Aufgabenstellung →
1 > Nach wie vielen Jahren im Einsatz haben laut dem Text über Elektro-Lkw die Akkus in den Elektro-Fahrzeug-Flotten großer Logistikunternehmen stark nachgelassen?
2 > Greifen Sie den Text über Elektro-Lkw nach seinem letzten Satz auf und schreiben Sie ihn im selben Ton weiter.

Vorliegender Auszug →
########

Hier darf man ruhig "durch" mit "muss" ersetzen. Alleine die aufgrund des Zeitbedarfs notwendige Vielzahl der Fahrer macht diese Idee wirtschaftlich total untragbar. Selbst die Autoren der "Studie" räumen diesen Sachverhalt, wenn auch etwas verklausuliert, selbst ein. Und wie so oft werden erst tatsächliche Probleme benannt:

Der Güterverkehr trägt erheblich zur Umweltverschmutzung und Verkehrsüberlastung sowie der Abnutzung der Verkehrsinfrastruktur bei.

Dann eine mögliche Lösung des tatsächlichen Problems skizziert:

Während im Fernverkehr zunehmend batterieelektrische Lkw von speziellen Umrüstern und verstärkt auch von den klassischen Lkw-Herstellern zum Einsatz kommen, ...

Aber bereits hier wird klar, dass technische, ökonomische und betriebswirtschaftliche Probleme völlig ausgeblendet und durch viel Fantasie und reines Wunschdenken ersetzt werden. Nein, es ist gegenwärtig keinesfalls absehbar, dass zukünftig Elektro-Lkws den Warentransport dominieren werden. Es ist viel mehr so, dass große Logistikunternehmen aktuell feststellen, dass die Akkus ihre Elektro-Fahrzeug-Flotten, nach nur 6 Jahren im Einsatz, so stark nachgelassen haben, dass die Fahrzeuge ihre Aufgaben kaum noch erledigen können. Die Lösung des Problems war in diesem Fall Deaktivierung der Fahrzeugheizung! Je größer und schwerer das Fahrzeug ist, und Lkws sind nun mal per Definition schwer, desto ausgeprägter wird das Akku-Problem. Insbesondere im Winter, haben ja auch diverse Verkehrsbetriebe gemerkt, dass sie mit Elektrobussen die Linien nicht bedienen können. Aber eben, das ist ja alles kein Problem. Weiter geht es im Text:

Ein Schwachpunkt dieser Dienste sind die Personalkosten, die einen wirtschaftlichen Betrieb nur schwer möglich machen.

########

Bereitgestellte Angaben →
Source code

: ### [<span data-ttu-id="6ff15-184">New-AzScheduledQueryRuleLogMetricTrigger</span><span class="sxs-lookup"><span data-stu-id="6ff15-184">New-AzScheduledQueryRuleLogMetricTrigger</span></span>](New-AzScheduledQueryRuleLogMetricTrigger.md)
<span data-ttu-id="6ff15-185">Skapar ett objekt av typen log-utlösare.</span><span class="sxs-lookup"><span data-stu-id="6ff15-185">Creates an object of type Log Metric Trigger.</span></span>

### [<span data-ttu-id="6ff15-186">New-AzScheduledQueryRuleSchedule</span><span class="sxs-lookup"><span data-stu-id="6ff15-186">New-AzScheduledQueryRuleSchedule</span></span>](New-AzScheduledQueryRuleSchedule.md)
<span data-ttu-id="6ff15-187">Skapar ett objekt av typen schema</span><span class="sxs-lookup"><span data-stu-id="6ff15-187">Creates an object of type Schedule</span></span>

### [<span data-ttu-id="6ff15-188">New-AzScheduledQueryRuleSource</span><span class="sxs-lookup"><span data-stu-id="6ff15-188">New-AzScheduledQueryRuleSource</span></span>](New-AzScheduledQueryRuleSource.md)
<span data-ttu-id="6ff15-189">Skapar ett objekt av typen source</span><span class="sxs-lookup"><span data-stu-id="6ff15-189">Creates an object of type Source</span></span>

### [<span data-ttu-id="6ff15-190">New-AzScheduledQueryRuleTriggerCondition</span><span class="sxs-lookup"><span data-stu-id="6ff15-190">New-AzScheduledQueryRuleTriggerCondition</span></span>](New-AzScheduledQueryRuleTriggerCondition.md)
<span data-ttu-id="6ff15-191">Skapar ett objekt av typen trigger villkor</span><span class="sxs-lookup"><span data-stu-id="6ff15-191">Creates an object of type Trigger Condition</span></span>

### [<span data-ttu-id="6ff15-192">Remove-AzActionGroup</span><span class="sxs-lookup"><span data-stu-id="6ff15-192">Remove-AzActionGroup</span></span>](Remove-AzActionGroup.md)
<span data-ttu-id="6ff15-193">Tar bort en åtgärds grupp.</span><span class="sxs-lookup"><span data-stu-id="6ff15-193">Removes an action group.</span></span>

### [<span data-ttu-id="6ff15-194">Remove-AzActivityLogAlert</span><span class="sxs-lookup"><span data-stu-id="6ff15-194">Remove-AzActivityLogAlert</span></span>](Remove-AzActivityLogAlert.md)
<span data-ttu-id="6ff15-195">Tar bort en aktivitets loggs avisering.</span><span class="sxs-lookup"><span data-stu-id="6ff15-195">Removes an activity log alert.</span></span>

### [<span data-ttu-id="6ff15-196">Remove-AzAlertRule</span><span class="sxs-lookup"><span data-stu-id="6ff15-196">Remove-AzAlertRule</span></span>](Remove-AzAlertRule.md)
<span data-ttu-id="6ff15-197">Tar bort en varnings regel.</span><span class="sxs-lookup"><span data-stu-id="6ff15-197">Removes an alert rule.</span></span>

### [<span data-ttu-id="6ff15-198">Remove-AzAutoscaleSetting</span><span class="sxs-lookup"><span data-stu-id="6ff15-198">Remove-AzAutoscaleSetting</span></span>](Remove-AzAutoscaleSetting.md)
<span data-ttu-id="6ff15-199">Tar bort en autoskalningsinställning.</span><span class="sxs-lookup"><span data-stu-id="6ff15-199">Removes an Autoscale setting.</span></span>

########

Ergebnisse je Aufgabe →
1 > Nach nur 6 Jahren im Einsatz.

2 >
Erster diskreter Hinweis, dass das vorgeschlagene Konzept auch Schwächen hat. Die Lösung des nicht ganz unwesentlichen Problems haben wir ja schon erfahren. Ehrenamtliche Mitarbeiter sollen das erledigen. Es wird wenige Idealisten geben, die sich unter diesen Bedingungen bereit erklären, bei jedem Wetter mit dem schwer bepackten Lastenrad den Berg hoch zu radeln.

In größeren Städten sind Fahrradbotendienste und spezialisierte Lastenfahrrad-Dienste bereits seit Längerem erfolgreich im Einsatz.

Ja, das ist sicherlich richtig. Ich vermute mal, dass die Autoren der Studie genau in einem solchen Umfeld wohnen und von ihrer "kleinen Welt" auf das große Ganze schließen.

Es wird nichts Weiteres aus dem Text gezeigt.